Mr Ashworth said that Labour had “never had a problem” with vaccine passports to enter crowded venues – a key plank of plan B – and had always backed the reintroduction of compulsory mask-wearing in those settings.

But minutes later, his leader sent out a very different message as he attacked Boris Johnson for letting the vaccination programme “crumble”, as the number being jabbed was revealed to have slumped.

Calling the controversy over plan B “the wrong focus”, Sir Keir said: “The question we need to ask is why is plan A failing? And it’s failing because the government has allowed that wall of the vaccine to crumble.”

The muddle emerged as Mr Johnson again rejected pleas from NHS leaders to move immediately to tougher Covid restrictions in order to avoid a winter NHS disaster, insisting: “We’re sticking with our plan.”

The prime minister acknowledged that case rates were “high” and rising, as the number of new daily infections topped 50,000 for the first time since the end of lockdown in July.

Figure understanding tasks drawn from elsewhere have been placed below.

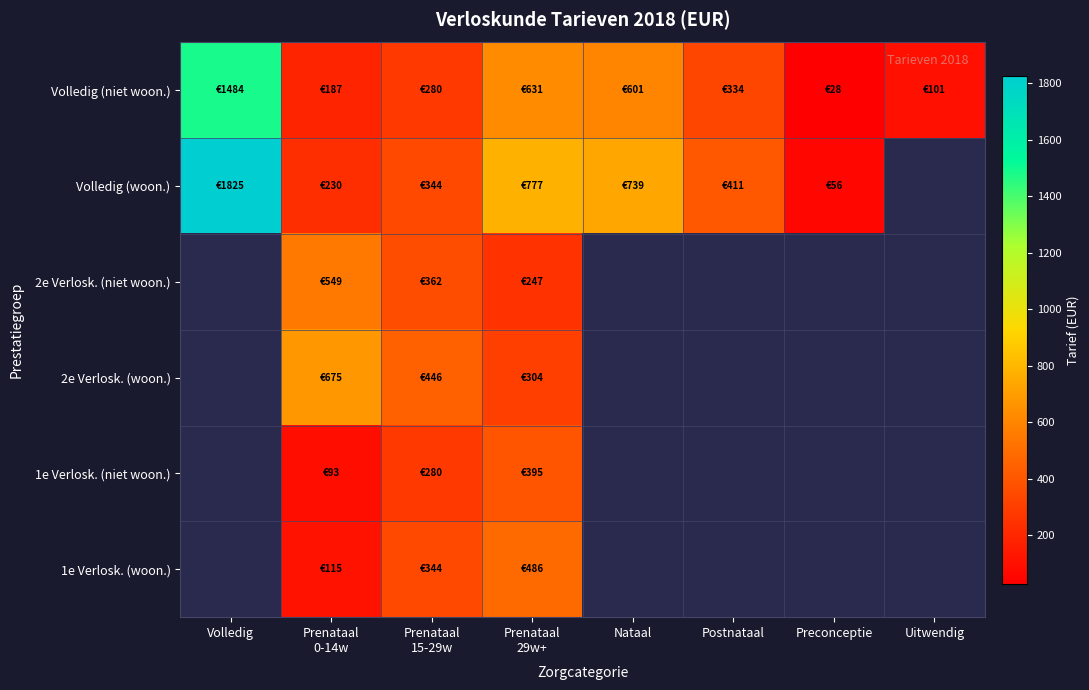

Is the value of 1e Verlosk. (woon.) at Prenataal 0-14w greater than the value of 1e Verlosk. (niet woon.) at Prenataal 29w+?

No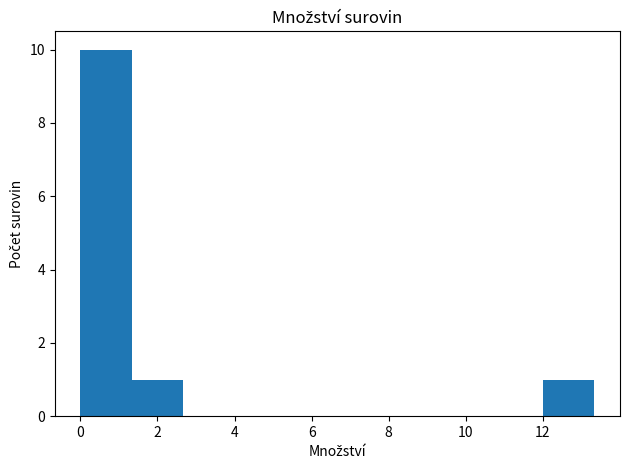

How tall is the bar that spans 0.0 to 1.4 on the x-axis? Neither the bar edges nor the heights are printed on the chart, so give them approximately, as read against the axes.

10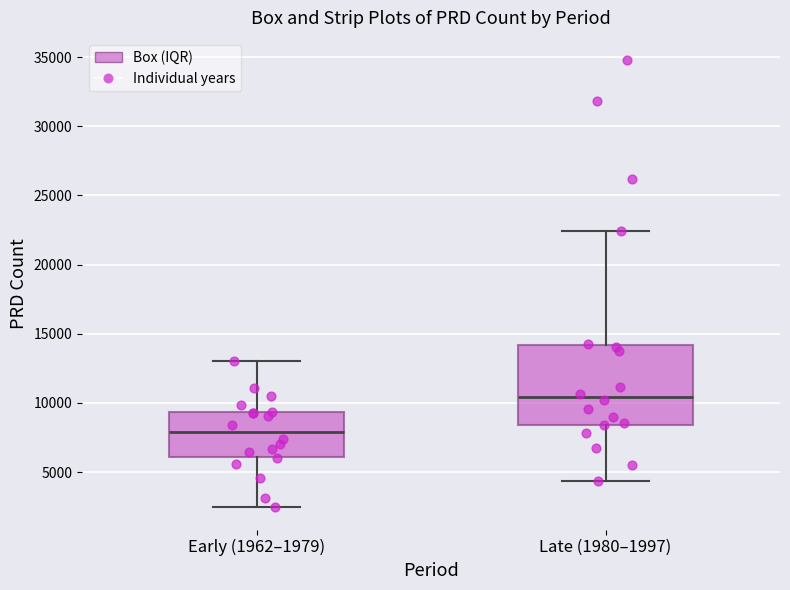

Comparing the boxes themselves (not the whiskers), which one is the tallest?

Late (1980–1997)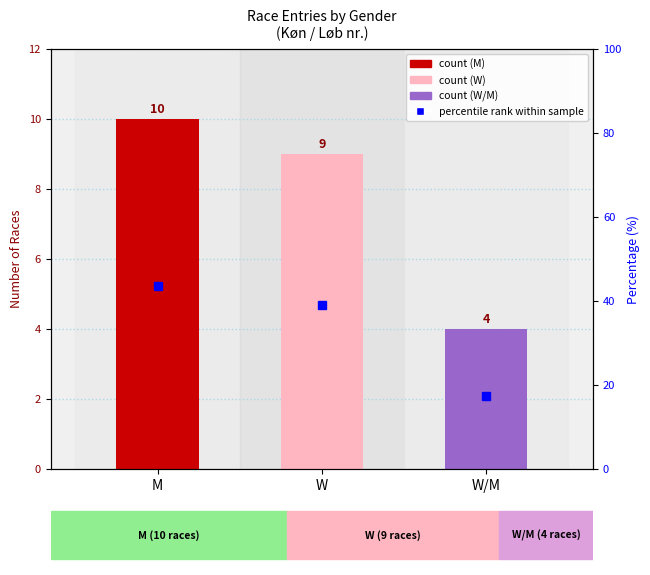

Which has a higher value, M or W?

M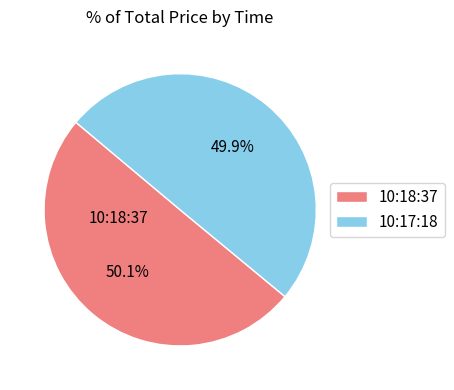

Do 10:17:18 and 10:18:37 together represent more than half of the pie?

Yes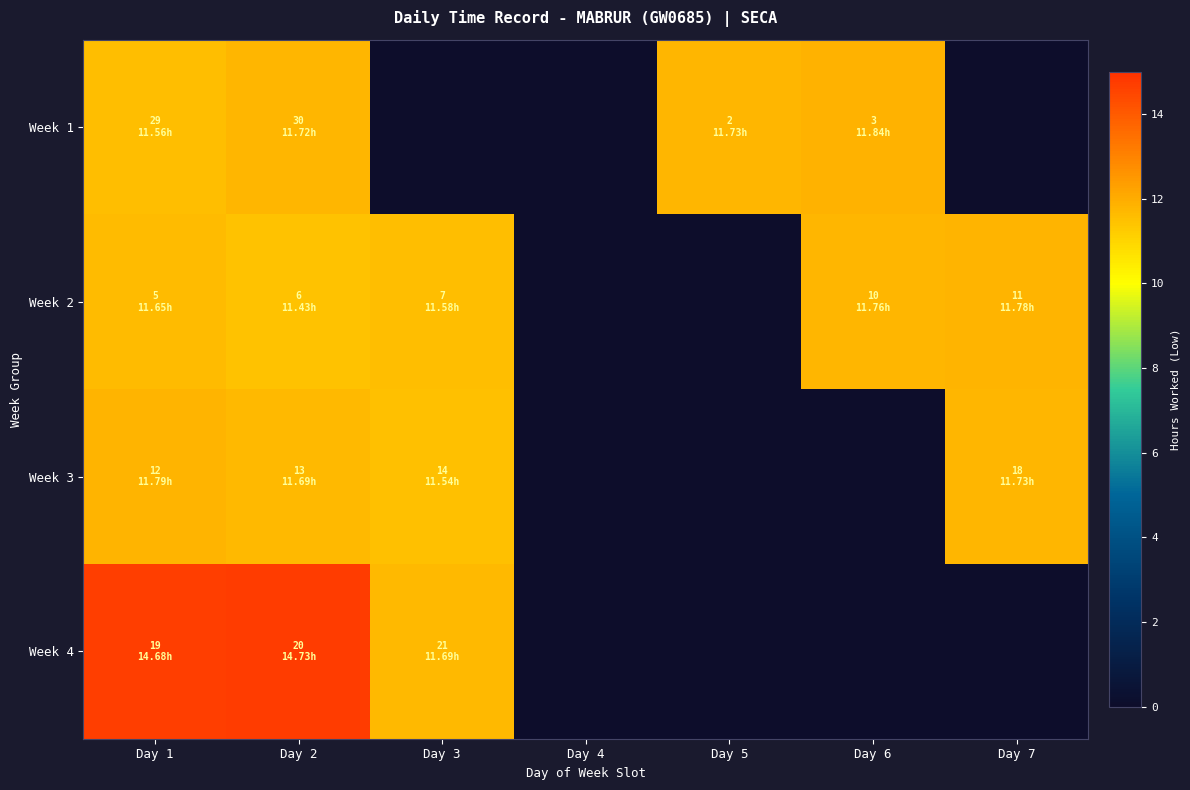

Which category has the lowest value in the Week 2 series?

Day 4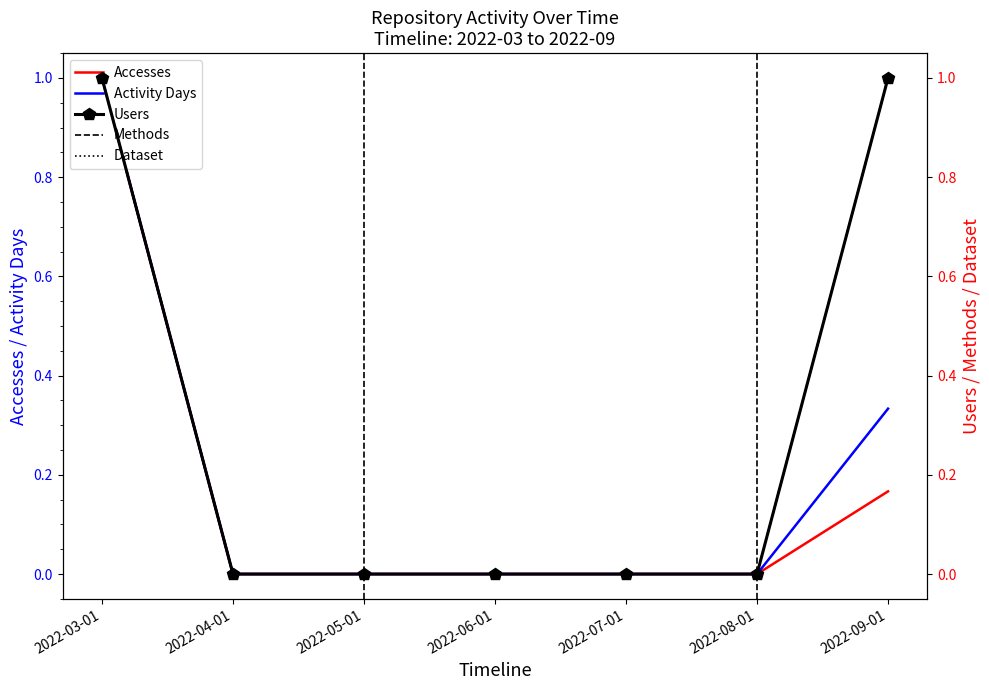

What are all the series names shown in the legend?

Accesses, Activity Days, Users, Methods, Dataset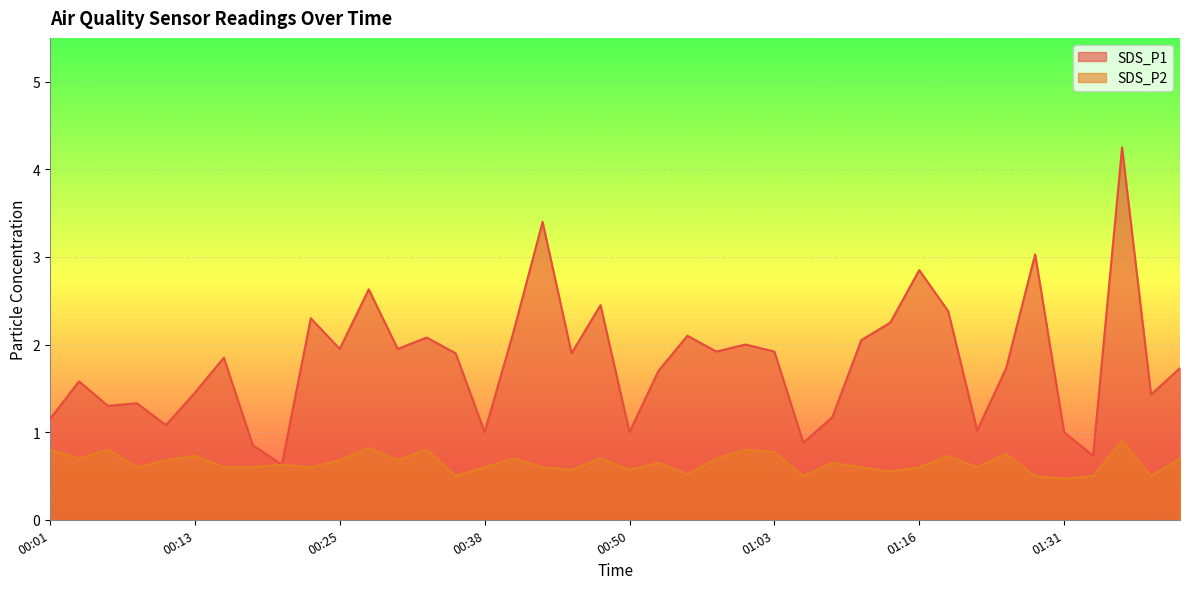

At which category is the sum across all series the highest?

01:36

But he insisted they were “within the parameters of what the predictions were” from government advisers when the staged lifting of lockdown was completed in the summer.

Labour’s most senior elected leader, Wales’s first minister Mark Drakeford, has echoed NHS leaders and the British Medical Association in backing tougher curbs.

And the general secretary of Unite, Sharon Graham, has made the same call for the government not to “repeat the complacency of last autumn”, when restrictions were delayed.

One Conservative MP, NHS doctor Dan Poulter, broke ranks to back curbs now, including homeworking where possible and encouraging social distancing.

“It is not a lot to ask for people to wear face masks on public transport, to wear face masks in crowded public spaces,” Dr Poulter told the PoliticsHome website.

The Royal College of Emergency Medicine went further, as it highlighted the fact that patients are waiting in ambulances outside hospitals, and called for the return of social distancing rules.

No move to plan B is imminent, No 10 sources insist, as the government pins its hopes on next week’s school half-term holiday dampening down infection numbers.

The rising case rates are primarily among children, the first time a single age group has accounted for such a large proportion of the total.